By: Christian Switzer
The connection between College Park and Ivanhoe Village is discussed often in present-day Orlando. The North Orange Neighborhood is recognized by the City of Orlando and has a distinct history that calls back to the deep-rooted connections between the two Main Street districts. Today, a small section of the North Orange Neighborhood is actually the Rosemere Historic District and on October 21, 2009, was placed on the National Register of Historic Places. This register is recognized by the US Department of the Interior.
Rosemere is located at East Vanderbilt Street, Cornell Avenue, North Orange Avenue, and East Harvard Street. The neighborhood currently consists of only about fifty-one buildings.
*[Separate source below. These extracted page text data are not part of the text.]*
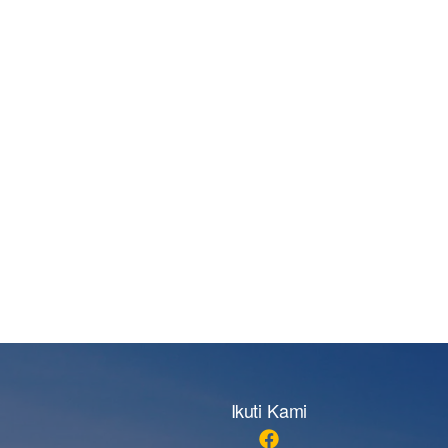
Ikuti Kami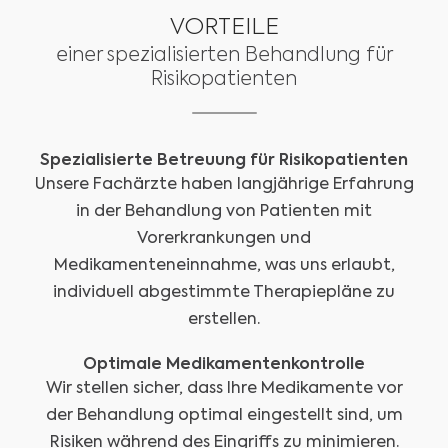
VORTEILE
einer spezialisierten Behandlung für
Risikopatienten
Spezialisierte Betreuung für Risikopatienten
Unsere Fachärzte haben langjährige Erfahrung
in der Behandlung von Patienten mit
Vorerkrankungen und
Medikamenteneinnahme, was uns erlaubt,
individuell abgestimmte Therapiepläne zu
erstellen.
Optimale Medikamentenkontrolle
Wir stellen sicher, dass Ihre Medikamente vor
der Behandlung optimal eingestellt sind, um
Risiken während des Eingriffs zu minimieren.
This small and hidden section of the residential neighborhood was the origin of the College Park name—as the college-themed street names made selling houses easy for developers and put the neighborhood in high demand. In 1965, Interstate 4 split a portion of Rosemere and College Park from the rest of the neighborhood and created this outcropping that holds the original historic names of College Park streets, including Yale, Cornell, and Harvard. Walter Washington Rose, the developer of the Rosearden neighborhood east of Downtown Orlando, began the Rosemere subdivision in December 1921.
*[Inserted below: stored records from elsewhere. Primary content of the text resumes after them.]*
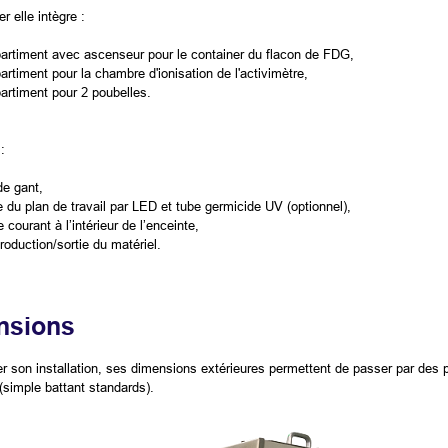
er elle intègre :
rtiment avec ascenseur pour le container du flacon de FDG,
rtiment pour la chambre d'ionisation de l'activimètre,
rtiment pour 2 poubelles.
:
de gant,
e du plan de travail par LED et tube germicide UV (optionnel),
 courant à l’intérieur de l’enceinte,
roduction/sortie du matériel.
nsions
ter son installation, ses dimensions extérieures permettent de passer par des
(simple battant standards).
Grace Hagedorn was dedicated to historic preservation. We can thank for her for submitting Rosemere to the National Register of Historic Places. You can find many of the classic College Park style homes in this small neighborhood including American Foursquare, Bungalow, Colonial Revival, Dutch-Colonial Revival, Minimal Traditional, Mission, Modern Movement, Ranch and Tudor Revival architectural styles. Though we are now split by the ever-enlarging I-4, College Park and Ivanhoe Village are sister districts with deep roots.